Some results concerning the representation theory of the algebra underlying loop quantum gravity

TL;DR

This paper analyzes the mathematical structure of representations of the algebra of observables in loop quantum gravity, highlighting their classification by functions and measures, with implications for understanding different quantum states.

Contribution

It provides a mathematical framework for classifying representations of the algebra in loop quantum gravity, extending beyond the standard representation.

Findings

Representations can be labeled by sets of functions and measures on the space of generalized connections.

The analysis simplifies understanding the structure of possible representations.

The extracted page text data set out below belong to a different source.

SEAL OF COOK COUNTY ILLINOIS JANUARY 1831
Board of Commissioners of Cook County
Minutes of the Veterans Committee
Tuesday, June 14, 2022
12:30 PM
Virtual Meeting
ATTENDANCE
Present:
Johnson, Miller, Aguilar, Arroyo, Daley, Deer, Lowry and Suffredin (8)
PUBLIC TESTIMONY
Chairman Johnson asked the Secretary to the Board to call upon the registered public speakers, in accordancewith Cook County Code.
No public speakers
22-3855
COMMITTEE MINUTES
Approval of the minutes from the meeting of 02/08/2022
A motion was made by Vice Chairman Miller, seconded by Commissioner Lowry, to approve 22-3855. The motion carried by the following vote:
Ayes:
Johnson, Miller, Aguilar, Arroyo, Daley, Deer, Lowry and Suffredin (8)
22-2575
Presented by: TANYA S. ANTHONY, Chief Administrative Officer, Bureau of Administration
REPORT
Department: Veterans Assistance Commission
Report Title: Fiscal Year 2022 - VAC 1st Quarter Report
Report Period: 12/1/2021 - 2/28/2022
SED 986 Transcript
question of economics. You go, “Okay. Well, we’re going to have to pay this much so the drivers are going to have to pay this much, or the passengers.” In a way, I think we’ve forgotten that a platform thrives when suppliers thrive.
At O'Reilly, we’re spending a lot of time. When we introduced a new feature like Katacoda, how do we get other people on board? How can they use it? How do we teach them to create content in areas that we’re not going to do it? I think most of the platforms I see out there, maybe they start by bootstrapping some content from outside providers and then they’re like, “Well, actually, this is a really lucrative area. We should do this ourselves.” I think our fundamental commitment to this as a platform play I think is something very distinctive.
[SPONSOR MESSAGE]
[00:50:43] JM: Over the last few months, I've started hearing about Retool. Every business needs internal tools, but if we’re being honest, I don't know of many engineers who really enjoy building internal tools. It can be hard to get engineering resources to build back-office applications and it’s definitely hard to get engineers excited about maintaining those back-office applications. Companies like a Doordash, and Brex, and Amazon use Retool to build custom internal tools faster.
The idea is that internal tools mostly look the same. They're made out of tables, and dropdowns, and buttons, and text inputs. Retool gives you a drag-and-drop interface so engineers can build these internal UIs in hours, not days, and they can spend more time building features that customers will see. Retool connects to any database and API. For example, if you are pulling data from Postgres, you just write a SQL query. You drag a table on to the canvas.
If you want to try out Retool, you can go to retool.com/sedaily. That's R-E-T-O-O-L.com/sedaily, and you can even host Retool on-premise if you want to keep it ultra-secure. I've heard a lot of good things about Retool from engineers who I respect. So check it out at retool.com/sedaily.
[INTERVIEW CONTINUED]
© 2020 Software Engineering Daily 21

Physical implications and examples of these representations remain to be explored.

Abstract

Important characteristics of the loop approach to quantum gravity are a specific choice of the algebra A of observables and of a representation of A on a measure space over the space of generalized connections. This representation is singled out by its elegance and diffeomorphism covariance. Recently, in the context of the quest for semiclassical states, states of the theory in which the quantum gravitational field is close to some classical geometry, it was realized that it might also be worthwhile to study different representations of the algebra A of observables. The content of the present note is the observation that under some mild assumptions, the mathematical structure of representations of A can be analyzed rather effortlessly, to a certain extent: Each representation can be labeled by sets of functions and measures on the space of (generalized) connections that fulfill certain conditions. These considerations are however mostly of mathematical nature. Their physical content remains to be clarified, and physically interesting examples are yet to be constructed.